Il pronostico, forse mai come quest’anno, è aperto a molti atleti. Poche le possibilità per gli atleti tricolori, per loro già un podio finale avrebbe del miracoloso. Ancora una volta ci si affida a Vincenzo Nibali, al rientro lampo dopo una frattura del radio. Un suo approdo nei primi dieci sarebbe il coronamento di una carriera strepitosa ma, date le circostanze, non si può chiedergli di più. Se non avessero compiti di gregariato, meglio di lui potrebbero fare i vari Fausto Masnada, in costante miglioramento negli anni, Giulio Ciccone, talento ancora solo parzialmente espresso, e Matteo Fabbro, giovane da cui ci si aspetta un piglio battagliero ogni volta che la strada guarderà in su. Chiedere loro un podio, però, appare eccessivo, soprattutto scorrendo l’elenco degli altri big in starting list.
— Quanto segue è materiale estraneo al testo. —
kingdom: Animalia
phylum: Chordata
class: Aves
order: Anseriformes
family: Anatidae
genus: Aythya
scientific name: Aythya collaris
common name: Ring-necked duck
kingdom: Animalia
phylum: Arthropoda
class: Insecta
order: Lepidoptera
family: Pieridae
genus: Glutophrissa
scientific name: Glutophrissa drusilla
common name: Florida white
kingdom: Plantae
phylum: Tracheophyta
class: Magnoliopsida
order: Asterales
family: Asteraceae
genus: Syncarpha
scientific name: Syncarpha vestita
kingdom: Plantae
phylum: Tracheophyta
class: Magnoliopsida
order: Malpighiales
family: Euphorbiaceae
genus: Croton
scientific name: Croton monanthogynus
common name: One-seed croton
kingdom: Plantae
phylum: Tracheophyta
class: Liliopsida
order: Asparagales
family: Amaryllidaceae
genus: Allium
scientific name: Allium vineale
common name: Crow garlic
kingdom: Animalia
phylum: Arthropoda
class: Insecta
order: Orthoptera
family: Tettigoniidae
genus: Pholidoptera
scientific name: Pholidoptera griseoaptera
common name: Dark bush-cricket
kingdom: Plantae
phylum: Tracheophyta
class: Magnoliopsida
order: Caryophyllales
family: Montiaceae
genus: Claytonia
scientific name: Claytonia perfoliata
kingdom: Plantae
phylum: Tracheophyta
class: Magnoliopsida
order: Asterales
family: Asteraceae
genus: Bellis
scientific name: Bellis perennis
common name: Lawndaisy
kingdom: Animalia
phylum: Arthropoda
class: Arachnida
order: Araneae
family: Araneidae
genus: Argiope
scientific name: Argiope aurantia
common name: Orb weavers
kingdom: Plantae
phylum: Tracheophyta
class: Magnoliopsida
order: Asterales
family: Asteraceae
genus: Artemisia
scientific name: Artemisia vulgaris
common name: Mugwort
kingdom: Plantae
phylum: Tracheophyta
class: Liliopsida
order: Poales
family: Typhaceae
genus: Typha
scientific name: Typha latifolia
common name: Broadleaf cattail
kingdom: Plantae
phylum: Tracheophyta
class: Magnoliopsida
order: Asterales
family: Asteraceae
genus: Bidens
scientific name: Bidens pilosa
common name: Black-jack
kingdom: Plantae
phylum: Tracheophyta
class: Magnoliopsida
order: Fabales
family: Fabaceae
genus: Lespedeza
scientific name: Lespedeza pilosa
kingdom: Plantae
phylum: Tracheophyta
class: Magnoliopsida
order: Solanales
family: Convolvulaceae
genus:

Il primo nome è Simon Yates, brillantissimo alla vigilia, forse addirittura già troppo in forma, la cui unica incertezza, ma significativa, è la tenuta sulle tre settimane. Che sia il più forte in salita oggi non v’è dubbio, che lo sappia dimostrare per 20 giorni senza “cotte” isolate, appare un’incognita, specie se si guarda anche alla relativa forza della squadra che lo accompagna. Parlando di compagini forti, una delle più attrezzate appare la Deceunick-QuickStep che può contare, oltre che su Masnada, anche su Joao Almeida, rivelazione dello scorso anno, e sul talento di Remco Evenepoel. L’atleta belga, uno che non ha mai corso un grande giro, è fermo da lungo tempo per la rottura del bacino, ma ha saputo convincere i bookmakers che gli hanno attribuito quote bassissime, cosa mai vista prima in ambito ciclistico. Se potrà puntare a vincere davvero lo capiremo forse già dal prologo, essendo uno dei più forti interpreti delle gare a cronometro. Egan Bernal, se dovesse aver risolto i problemi di schiena, andrebbe aggiunto al novero dei favoriti, così come Mikel Landa, se saprà andare forte ad inizio giro più del suo compagno Pello Bilbao, qualcosa più che un outsider, viste le sue qualità in alta montagna. Il novero dei principali favoriti si chiude con Alexader Vlasov, venticinquenne in rampa di lancio per ottenere il risultato che vale una carriera e ormai nel pieno del suo sviluppo tecnico e fisico.  

Il corridore italiano Vincenzo Nibali

Guardando più nello specifico al percorso, dispiace che Nibali non sia più nel fiore degli anni e nella giusta condizione perché questo Giro sembra proprio disegnato per lui. Per vincere, infatti, serviranno continuità, completezza, ma anche capacità di creare imboscate e non subirne dagli altri, esercizio in cui un Nibali in forma è stato di esempio per tutti. Lo spauracchio monte Zoncolan, in programma alla tappa numero 14, contribuirà ad alimentare l’attesa di spettacolo, ma ne farà meno del previsto, come sempre, date le eccessive pendenze. Attenzione, invece, alla tappa che termina a Sega di Ala dopo una salita impegnativa, ma che, per nomea, potrebbe essere sottovalutata da qualcuno. Inoltre, è programmata in coda alle fatiche della tappa regina del Giro, quella con arrivo a Cortina d’Ampezzo e 5700 metri di dislivello. L’erta finale del passo Giau, prima dell’arrivo nella perla delle Dolomiti, potrebbe fare la differenza non solo in salita, ma soprattutto in discesa, specie perchè affrontata dopo i passi Fedaia e Pordoi. Sono dunque queste le frazioni in cui si definirà il vincitore. Chi, invece, non potrà vincerla emergerà di sicuro già alla tappa numero 9 a Campo Felice, che prevede gli ultimi 1800 metri di sterrato in salita, o due giorni dopo nei 35 km di sterrato della tappa di Montalcino. Due tappe che, pur organizzate e disputate con mezzi non paragonabili, ci riportano al ciclismo eroico della polvere e del copertone a tracolla, immagini e simboli di un’era, e di un ciclismo, che non ci sono più, nonostante tutti gli sforzi dei media siano protesi a umanizzare uno sport che di umano ha sempre meno.